#### Material to process ####
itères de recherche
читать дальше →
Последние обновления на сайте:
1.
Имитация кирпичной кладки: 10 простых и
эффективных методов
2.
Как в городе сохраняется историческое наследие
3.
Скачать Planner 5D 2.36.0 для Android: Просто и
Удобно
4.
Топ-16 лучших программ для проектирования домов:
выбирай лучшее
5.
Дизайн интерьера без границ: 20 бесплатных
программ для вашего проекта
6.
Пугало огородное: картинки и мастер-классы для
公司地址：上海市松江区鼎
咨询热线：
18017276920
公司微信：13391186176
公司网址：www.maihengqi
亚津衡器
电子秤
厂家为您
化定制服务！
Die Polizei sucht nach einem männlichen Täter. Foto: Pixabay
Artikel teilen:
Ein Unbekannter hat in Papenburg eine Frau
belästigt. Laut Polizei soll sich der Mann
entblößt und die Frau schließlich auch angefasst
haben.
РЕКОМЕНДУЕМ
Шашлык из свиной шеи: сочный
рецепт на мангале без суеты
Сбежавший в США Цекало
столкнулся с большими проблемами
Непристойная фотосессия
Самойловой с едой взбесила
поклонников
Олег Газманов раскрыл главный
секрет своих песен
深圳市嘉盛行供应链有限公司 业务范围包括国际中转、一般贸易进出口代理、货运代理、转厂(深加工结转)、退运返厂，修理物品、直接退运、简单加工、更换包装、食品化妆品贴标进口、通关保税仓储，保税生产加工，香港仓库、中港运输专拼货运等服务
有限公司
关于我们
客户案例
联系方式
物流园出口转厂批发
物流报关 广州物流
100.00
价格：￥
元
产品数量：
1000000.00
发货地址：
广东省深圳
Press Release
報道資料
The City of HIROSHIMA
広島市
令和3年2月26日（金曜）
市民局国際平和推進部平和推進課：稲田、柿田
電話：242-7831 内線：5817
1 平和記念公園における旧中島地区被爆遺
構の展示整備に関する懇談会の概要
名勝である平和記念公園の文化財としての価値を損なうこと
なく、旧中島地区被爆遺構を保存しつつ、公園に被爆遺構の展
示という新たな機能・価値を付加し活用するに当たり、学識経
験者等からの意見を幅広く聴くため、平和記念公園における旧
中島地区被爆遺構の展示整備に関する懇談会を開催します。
####
Please copy the material from its first line through the line containing "18017276920", swapping "Android" for "iOS" and leaving everything else the same.

Answer to the exercise:
itères de recherche
читать дальше →
Последние обновления на сайте:
1.
Имитация кирпичной кладки: 10 простых и
эффективных методов
2.
Как в городе сохраняется историческое наследие
3.
Скачать Planner 5D 2.36.0 для iOS: Просто и
Удобно
4.
Топ-16 лучших программ для проектирования домов:
выбирай лучшее
5.
Дизайн интерьера без границ: 20 бесплатных
программ для вашего проекта
6.
Пугало огородное: картинки и мастер-классы для
公司地址：上海市松江区鼎
咨询热线：
18017276920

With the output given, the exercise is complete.